Most American PAs are paid a salary by the physician/supervisor for whom they work. The surgical practice can bill Medicare or the insurance company (fees prorated to 80%) for services provided by a PA. This generates revenue for the physician's practice, which helps pay the physician assistant.

How Are PAs Insured?
Physician assistants carry their own malpractice insurance.

Are Physician Assistants Practicing in Canada?
There are many PAs practicing in the Canadian military where they work in primary care. The only province which has legislation to allow civilian PAs to practice is Manitoba (where they are known as Clinical Assistants).

The Winnipeg Regional Health Authority's surgical programme currently employs physician assistants in many different surgical subspecialties, including orthopaedics. The experience is that they have markedly increased service capacity, and have integrated well with the health care team. For example, the University of Manitoba Joint Replacement Group surgeons regularly perform 7 to 8 joint replacements per day by employing clinical assistants to run two operating rooms. These same assistants then help to provide postoperative care on the ward.

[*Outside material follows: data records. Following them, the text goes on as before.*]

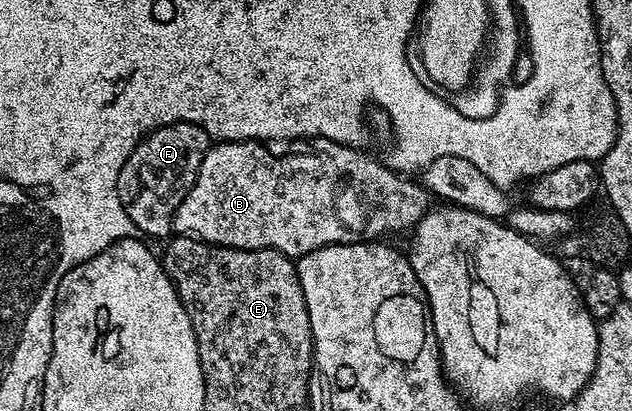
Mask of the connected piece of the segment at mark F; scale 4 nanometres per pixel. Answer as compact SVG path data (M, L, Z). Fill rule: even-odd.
M191 122L160 126L138 143L138 147L128 156L124 168L120 168L118 195L120 204L124 204L124 212L128 212L139 235L161 240L171 237L176 212L192 188L200 172L200 164L204 164L204 156L210 151L211 145L208 132Z

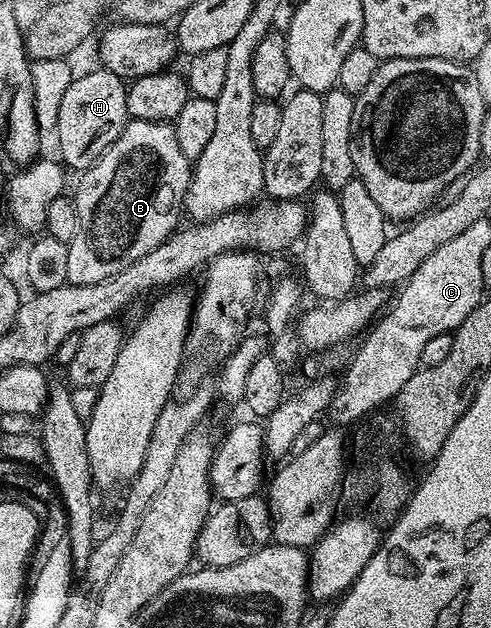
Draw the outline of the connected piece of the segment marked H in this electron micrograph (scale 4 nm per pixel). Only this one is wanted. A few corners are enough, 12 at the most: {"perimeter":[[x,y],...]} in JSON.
{"perimeter":[[100,67],[59,103],[60,160],[84,171],[123,135],[127,85]]}

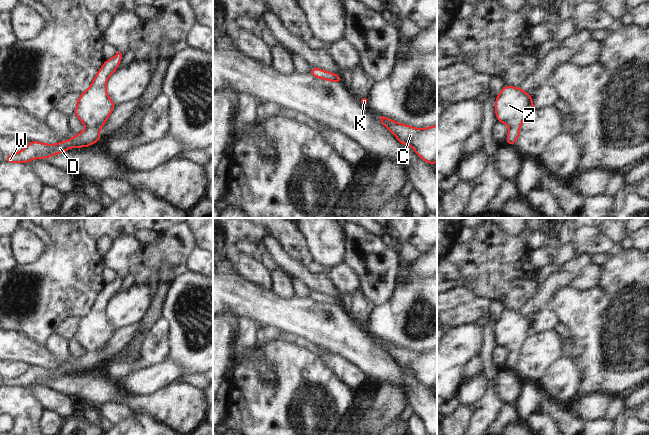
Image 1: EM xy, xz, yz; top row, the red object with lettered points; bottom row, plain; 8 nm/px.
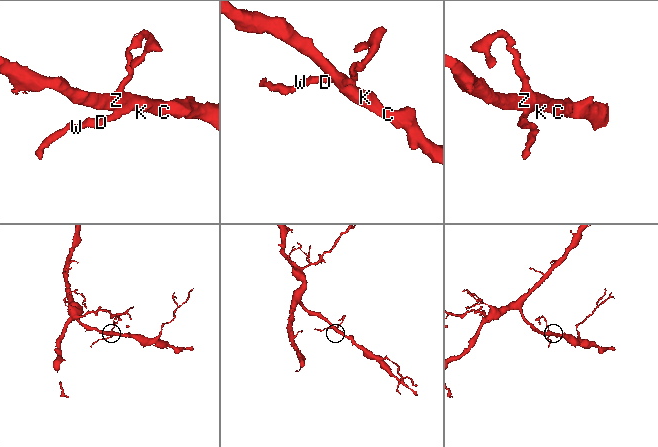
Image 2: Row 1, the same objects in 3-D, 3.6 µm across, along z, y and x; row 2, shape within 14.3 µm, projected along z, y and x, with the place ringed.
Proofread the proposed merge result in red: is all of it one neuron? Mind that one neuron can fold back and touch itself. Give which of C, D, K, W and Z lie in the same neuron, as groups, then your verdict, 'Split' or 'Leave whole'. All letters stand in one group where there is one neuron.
Groups: C D K W Z. Leave whole

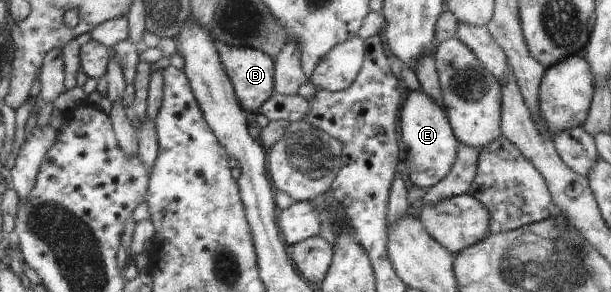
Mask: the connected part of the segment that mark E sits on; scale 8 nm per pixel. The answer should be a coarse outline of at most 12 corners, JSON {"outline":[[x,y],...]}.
{"outline":[[405,91],[404,163],[428,189],[448,176],[459,141],[444,110]]}

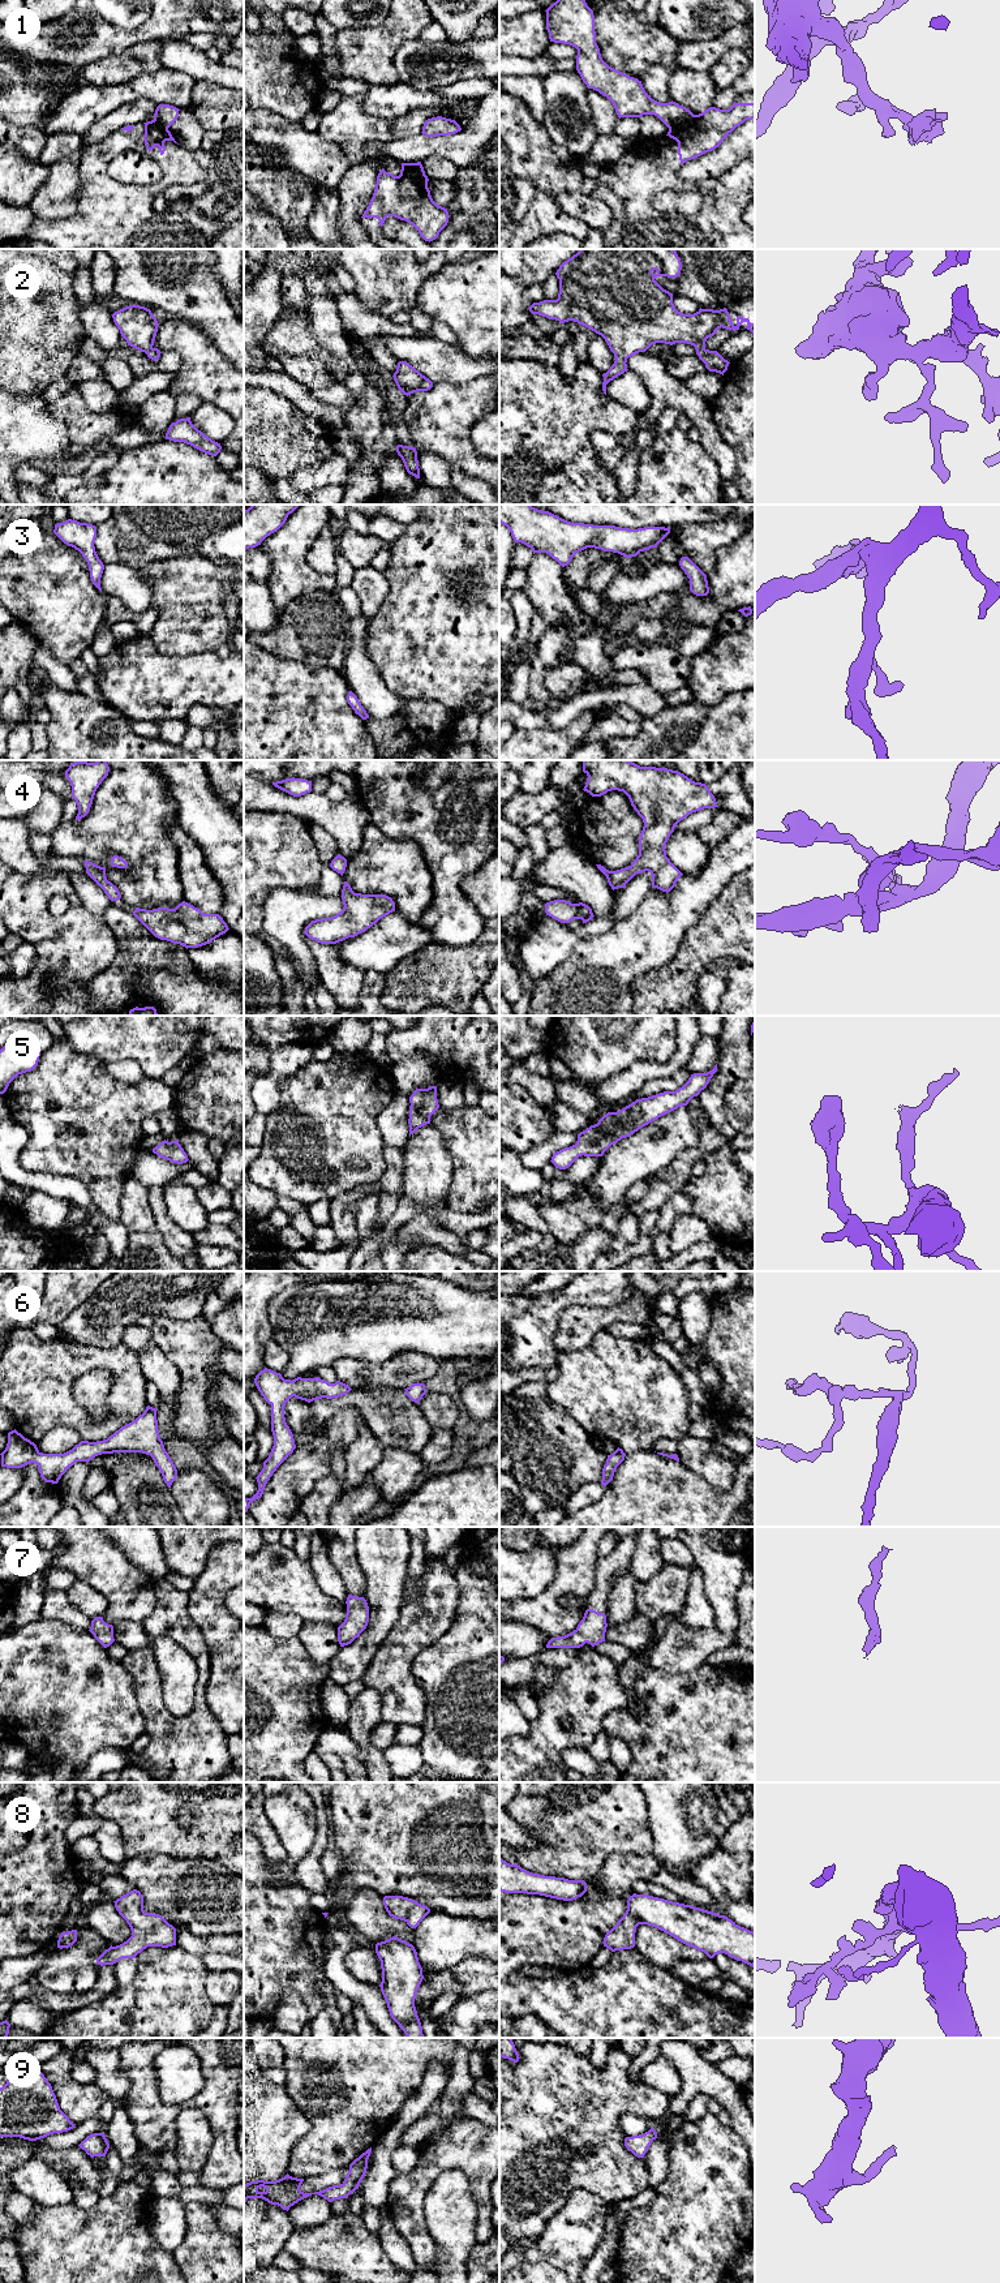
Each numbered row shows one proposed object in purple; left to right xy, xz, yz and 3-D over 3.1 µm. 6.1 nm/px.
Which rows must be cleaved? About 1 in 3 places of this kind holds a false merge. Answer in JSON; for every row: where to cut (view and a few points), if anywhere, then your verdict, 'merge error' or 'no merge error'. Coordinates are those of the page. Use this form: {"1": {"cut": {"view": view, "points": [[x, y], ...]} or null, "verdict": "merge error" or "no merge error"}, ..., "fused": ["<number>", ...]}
{"1": {"cut": {"view": "yz", "points": [[694, 115], [690, 120], [669, 129]]}, "verdict": "merge error"}, "2": {"cut": null, "verdict": "no merge error"}, "3": {"cut": null, "verdict": "no merge error"}, "4": {"cut": null, "verdict": "no merge error"}, "5": {"cut": null, "verdict": "no merge error"}, "6": {"cut": null, "verdict": "no merge error"}, "7": {"cut": null, "verdict": "no merge error"}, "8": {"cut": null, "verdict": "no merge error"}, "9": {"cut": null, "verdict": "no merge error"}, "fused": ["1"]}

There is an orthopaedic workforce shortage in Canada that is going to continue to worsen with time. The incorporation of physician assistants into orthopaedic practice in Canada would better position us to meet current and future orthopaedic needs of the Canadian population. The National Standards Committee intends to document the Winnipeg experience with physician assistants, and then pursue the development and implementation of orthopaedic physician assistants across Canada.